BEGIN RECORDS FOR THE EXERCISE

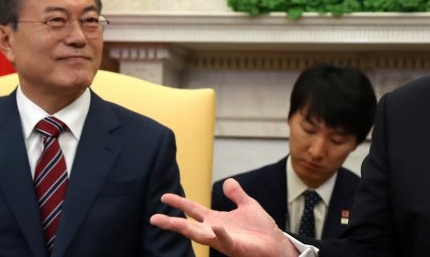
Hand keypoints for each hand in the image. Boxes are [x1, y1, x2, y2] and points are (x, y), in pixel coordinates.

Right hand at [150, 178, 298, 256]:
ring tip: (172, 223)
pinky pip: (225, 241)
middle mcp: (215, 230)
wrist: (275, 244)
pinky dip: (220, 235)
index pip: (193, 210)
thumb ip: (236, 194)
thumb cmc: (261, 229)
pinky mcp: (235, 247)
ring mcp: (223, 240)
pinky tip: (215, 227)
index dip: (179, 203)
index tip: (163, 197)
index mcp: (216, 219)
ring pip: (200, 236)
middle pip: (189, 225)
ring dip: (186, 229)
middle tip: (153, 218)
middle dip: (171, 223)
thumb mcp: (248, 205)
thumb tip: (227, 181)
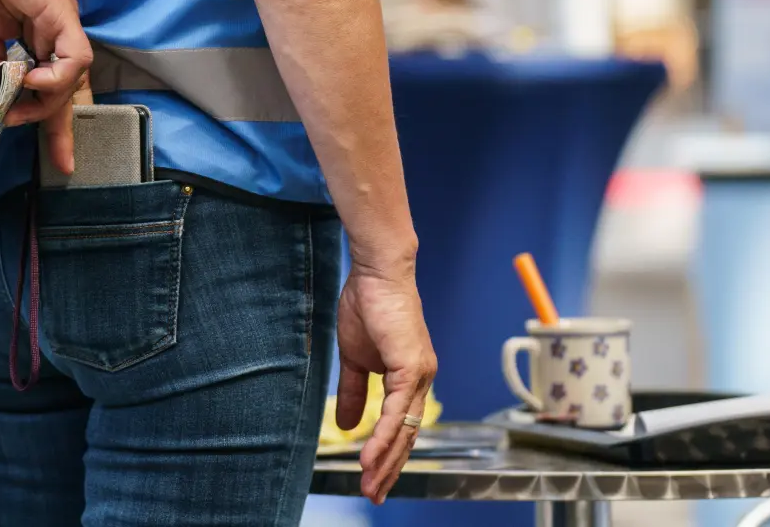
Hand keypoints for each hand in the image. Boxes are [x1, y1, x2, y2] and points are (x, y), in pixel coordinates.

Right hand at [0, 0, 91, 173]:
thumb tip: (0, 99)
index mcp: (37, 39)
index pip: (54, 88)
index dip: (55, 123)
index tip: (59, 160)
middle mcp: (56, 35)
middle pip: (72, 91)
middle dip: (67, 131)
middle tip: (65, 164)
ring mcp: (62, 25)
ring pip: (72, 80)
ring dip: (46, 101)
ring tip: (17, 104)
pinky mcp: (62, 14)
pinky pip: (73, 59)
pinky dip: (54, 77)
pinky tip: (30, 79)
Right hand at [334, 261, 436, 503]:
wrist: (376, 273)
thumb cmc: (367, 306)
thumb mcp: (353, 357)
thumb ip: (354, 391)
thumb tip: (348, 424)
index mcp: (409, 377)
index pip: (401, 426)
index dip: (387, 454)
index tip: (372, 478)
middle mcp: (421, 380)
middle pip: (407, 436)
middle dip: (389, 469)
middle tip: (373, 496)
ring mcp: (419, 374)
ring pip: (404, 429)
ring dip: (385, 461)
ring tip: (370, 485)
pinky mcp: (410, 366)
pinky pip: (396, 411)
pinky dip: (383, 435)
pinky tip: (370, 455)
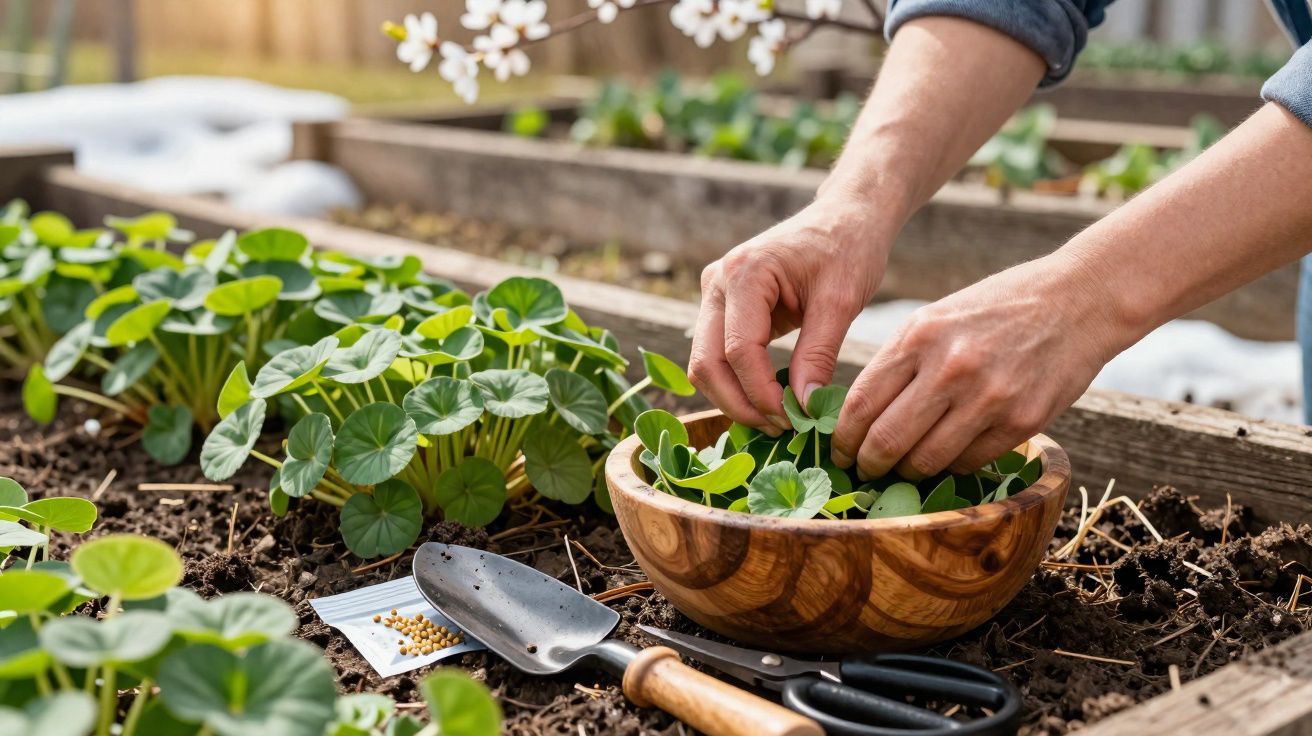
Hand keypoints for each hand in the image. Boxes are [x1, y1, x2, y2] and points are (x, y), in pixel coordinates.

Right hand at [689, 196, 891, 434]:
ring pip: (705, 363)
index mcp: (745, 272)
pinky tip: (770, 399)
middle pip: (707, 362)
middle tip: (781, 429)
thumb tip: (804, 408)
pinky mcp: (722, 306)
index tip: (793, 419)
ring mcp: (714, 293)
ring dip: (735, 398)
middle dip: (740, 403)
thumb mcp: (842, 301)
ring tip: (777, 419)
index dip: (761, 392)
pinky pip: (717, 355)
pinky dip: (738, 382)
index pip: (738, 349)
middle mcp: (717, 281)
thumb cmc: (849, 248)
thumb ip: (819, 354)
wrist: (844, 216)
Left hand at [831, 251, 1129, 478]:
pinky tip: (948, 454)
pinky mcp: (1022, 422)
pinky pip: (969, 462)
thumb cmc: (997, 309)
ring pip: (926, 461)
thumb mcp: (936, 317)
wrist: (1078, 300)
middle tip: (864, 471)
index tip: (839, 452)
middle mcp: (950, 368)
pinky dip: (951, 465)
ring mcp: (988, 398)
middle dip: (867, 464)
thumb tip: (857, 415)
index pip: (860, 404)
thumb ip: (899, 362)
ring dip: (908, 472)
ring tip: (903, 469)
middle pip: (886, 441)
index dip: (842, 438)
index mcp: (919, 336)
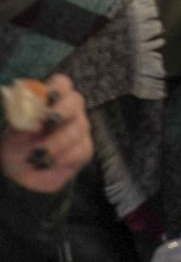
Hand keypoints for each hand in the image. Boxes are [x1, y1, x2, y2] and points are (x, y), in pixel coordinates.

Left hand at [0, 75, 92, 195]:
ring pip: (78, 128)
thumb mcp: (14, 132)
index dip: (57, 88)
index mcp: (52, 101)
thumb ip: (23, 118)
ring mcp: (79, 129)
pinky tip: (49, 163)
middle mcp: (69, 111)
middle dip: (62, 111)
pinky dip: (63, 158)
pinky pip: (82, 149)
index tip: (48, 96)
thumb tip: (31, 111)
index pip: (62, 84)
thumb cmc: (17, 147)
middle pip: (76, 101)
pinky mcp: (84, 150)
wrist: (22, 177)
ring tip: (37, 156)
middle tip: (49, 122)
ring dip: (55, 143)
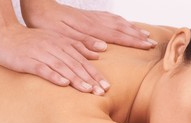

END RECORDS FOR THE EXERCISE

# WHAT YOU ARE ASKED TO DO
Before copying, set the pictures aside; then reproduce each entry above exactly.

# RESULT
Hand keypoints for each hand in the image. Boxes are [x1, y1, x2, y2] and points are (x, y), in pixel coordinates.

Right hand at [150, 178, 298, 256]:
ring tip: (172, 223)
pinky pip: (225, 241)
middle mcp: (215, 230)
wrist: (275, 244)
pinky dip: (220, 235)
index pip: (193, 210)
thumb ip: (236, 194)
thumb cmc: (261, 229)
pinky mcp: (235, 247)
ring mcp: (223, 240)
pinky tip: (215, 227)
index dip: (179, 203)
index tip: (163, 197)
index mcp: (216, 219)
ring pip: (200, 236)
middle pip: (189, 225)
ring dip: (186, 229)
middle tip: (153, 218)
middle dip: (171, 223)
thumb mcp: (248, 205)
thumb tip: (227, 181)
Hand keypoints for each hand in the image. Boxes are [x1, y1, x2, y2] and points are (x, y), in pixel coordinates.

Right hand at [0, 0, 91, 173]:
thumb tip: (0, 99)
index mcp: (37, 39)
index pip: (54, 88)
index dip: (55, 123)
index tip: (59, 160)
middle mcp: (56, 35)
middle pip: (72, 91)
middle dip: (67, 131)
middle tip: (65, 164)
ring mcp: (62, 25)
ring pip: (72, 80)
ring dip: (46, 101)
ring tip: (17, 104)
pinky mcp: (62, 14)
pinky pip: (73, 59)
pinky dip: (54, 77)
pinky tip: (30, 79)
Right hand at [334, 261, 436, 503]:
wrist: (376, 273)
thumb cmc: (367, 306)
thumb mcp: (353, 357)
thumb ip: (354, 391)
thumb tip: (348, 424)
index mcp: (409, 377)
index pip: (401, 426)
index dip: (387, 454)
index tip: (372, 478)
middle mcp: (421, 380)
middle pip: (407, 436)
middle dip: (389, 469)
middle tip: (373, 496)
ring mcp: (419, 374)
ring pip: (404, 429)
ring dip: (385, 461)
ring tip: (370, 485)
pinky mcp: (410, 366)
pinky pip: (396, 411)
pinky dip: (383, 435)
pinky tip: (370, 455)
Hand keypoints for each hand in the image. Boxes are [x1, y1, x2, y2] and points are (x, y), in pixel coordinates.

Right hand at [689, 196, 891, 434]:
ring pip: (705, 363)
index mcp: (745, 272)
pinky tip: (770, 399)
middle pip: (707, 362)
middle tip: (781, 429)
thumb tip: (804, 408)
pinky mcp: (722, 306)
index tip: (793, 419)
ring mcp: (714, 293)
ring dip: (735, 398)
middle dip: (740, 403)
thumb mcp: (842, 301)
ring tip: (777, 419)
index dip: (761, 392)
pinky pip: (717, 355)
pinky dip: (738, 382)
index pip: (738, 349)
middle mcp: (717, 281)
thumb cmc: (849, 248)
thumb ip: (819, 354)
wrist: (844, 216)
Left hand at [831, 251, 1129, 478]:
pinky tip: (948, 454)
pinky mcp: (1022, 422)
pinky pip: (969, 462)
thumb cmc: (997, 309)
ring pip: (926, 461)
thumb mcp: (936, 317)
wrist: (1078, 300)
middle tip: (864, 471)
index tip: (839, 452)
middle mcp: (950, 368)
pinky dip: (951, 465)
ring mcp: (988, 398)
middle dip: (867, 464)
thumb tip: (857, 415)
index pip: (860, 404)
thumb ip: (899, 362)
ring dip: (908, 472)
ring tip: (903, 469)
middle pip: (886, 441)
index dip: (842, 438)
index mcp: (919, 336)
Hand keypoints for each hand in the image. Boxes are [x1, y1, x2, y2] and points are (x, y), in pixel coordinates.

Left hand at [0, 75, 92, 195]:
ring pip: (78, 128)
thumb mcp: (14, 132)
index dip: (57, 88)
index mcp: (52, 101)
thumb ip: (23, 118)
ring mcp: (79, 129)
pinky tip: (49, 163)
middle mcp: (69, 111)
middle dip: (62, 111)
pinky dip: (63, 158)
pinky pip: (82, 149)
index tip: (48, 96)
thumb tip: (31, 111)
index pip: (62, 84)
thumb cmc: (17, 147)
middle pip: (76, 101)
pinky mcp: (84, 150)
wrist: (22, 177)
ring tip: (37, 156)
middle tip: (49, 122)
ring dip: (55, 143)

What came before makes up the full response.